Striving for the golden rule is admirable and really challenging.
I spent 12 years running recruiting organizations, in both the corporate and agency worlds.
While, a bit of an overarching review, throughout the hiring process, agency recruiters are much better at keeping their candidates up to date than in-house recruiters are. That’s probably because they are better incentivized to do so.
What all recruiters agree is that candidates should not be allowed to fall into black holes in the hiring process. But sadly, we’ve all been there.
By black hole I mean when candidates apply for positions or even get through some interviews only to be left in the dark and not hear any news back from the organization.
If you’ve ever been a recruiter, you’ve done it (hopefully unintentionally) to candidates, and as a candidate at some point in your life, you’ve definitely been in the black hole. In all honesty, you’ve probably been there multiple times.
No recruiters want to leave candidates in the dark, but unfortunately recruiters are overworked and under-resourced.
And when candidates fall into black holes, everyone loses.
The reality is that most recruiters who I’ve ever worked with or talked to, do want to try and deliver on the Golden Rule. We’d all really love to treat candidates the way that we’d want to be treated as candidates ourselves.
What It Really Takes To Change Your Recruiting Practices
Here’s a quick framework for recruiting teams who want to polish their approach to how they treat and communicate with their candidates.
Own the Mindset
It all starts with having belief and owning it. You have to want change the way the game is played. You have to believe that when you change the way that you both approach and do your job, it will change the way that candidates are treated. You have to believe that when candidates are informed, aware, prepared, excited and engaged with your interviewing process, that there’s a much much higher likelihood that they stay engaged with your hiring process. In the end, you have to believe these actions will make your candidates value your offer more than other competing job offers. Or at the very least, they walk away with a positive view of their experience with your hiring brand (and hopefully they continue to do business with your brand or would up for interviewing with you again down the road). It’s a way of thinking that will permeate the way that you act and specifically the way that you prioritize your day and setup the processes and structure around how you do your job.

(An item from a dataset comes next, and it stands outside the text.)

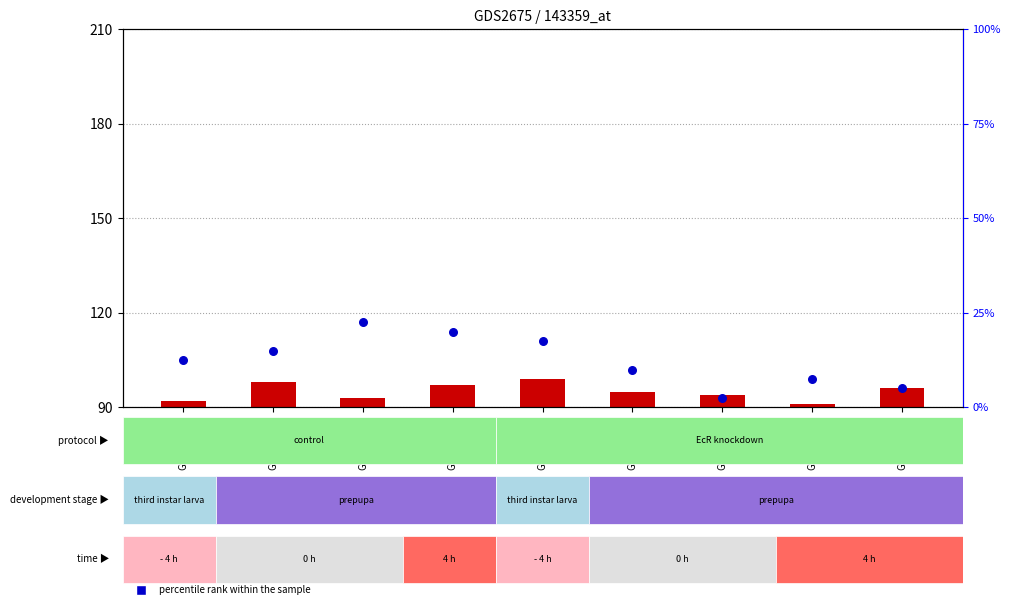

At which category is the sum across all series the highest?

GSM673993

Create a Process That Can Scale
Recruiters desks, their tools, to include specifically most ATS’, are not set-up to easily help them be productive. In fact, most recruiting desks are set up to be run in a very manual, one-off activity, kind of way.
Communication Is Key
Over time, you’ll want to implement a process aimed heavily at communicating with candidates because a lack of communication is the sole cause of candidates falling into the black hole.
You want to figure out where the most critical points of communication are within your hiring process. These are the points where it’s most important to create awareness and preparedness for candidates. Your list probably includes some of these communication tasks:
- Welcoming candidates to your hiring brand and providing a map of the interview process
- Letting candidates know that they are still under consideration and where they stand within your hiring process
- An update when there’s a delay in momentum
- Getting candidates prepared for critical rounds of interviews with hiring manager information, what’s going to happen during that round, etc.

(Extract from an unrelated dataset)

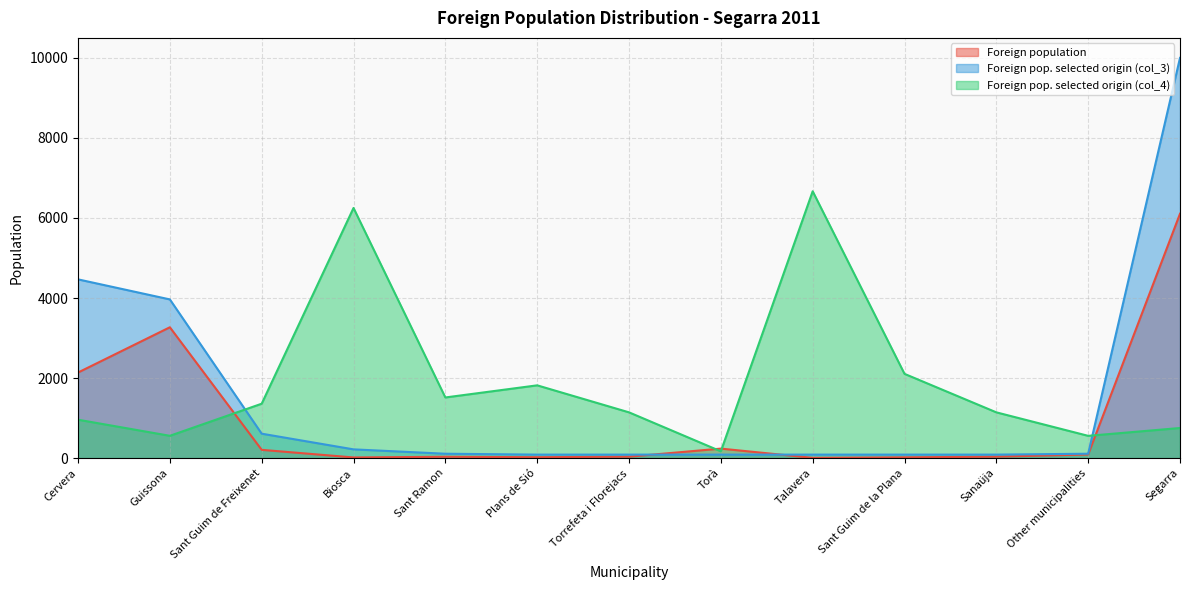

Which series has the largest total across all categories?

Foreign pop. selected origin (col_4)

- Requesting scheduling information
- Providing feedback
- Surveying candidates to get their feedback on their experience (all candidates, not just candidates who were hired)
Ideally, your whole team is working together on evolving the communication with candidates. Start with implementing one new communication step in the process, make that work for a month and then start adding the next, and scale it from there.
Taking the First Step
It’s easier to introduce one new step than to completely reinvent your approach overnight. You may decide that an email template will make it work at one stage, or that text messaging may work at another. There are some good candidate communication solutions out there for you to help with some or all of these communication needs.
As you build upon your communication strategy, measure how your approach is working and the impact it’s having. Surveying your candidates today, will give you a baseline of how they feel about your hiring process. Use some kind of easy scale, and let them provide some qualitative feedback about their score. Then as you implement your additional new communication approaches, continue to measure the awesome improvements in the scores and see their comments improve!
The devil is in the details. As you implement each new step, be precise with the process you are running with and hold yourself accountable to actually doing it, every time, with every candidate.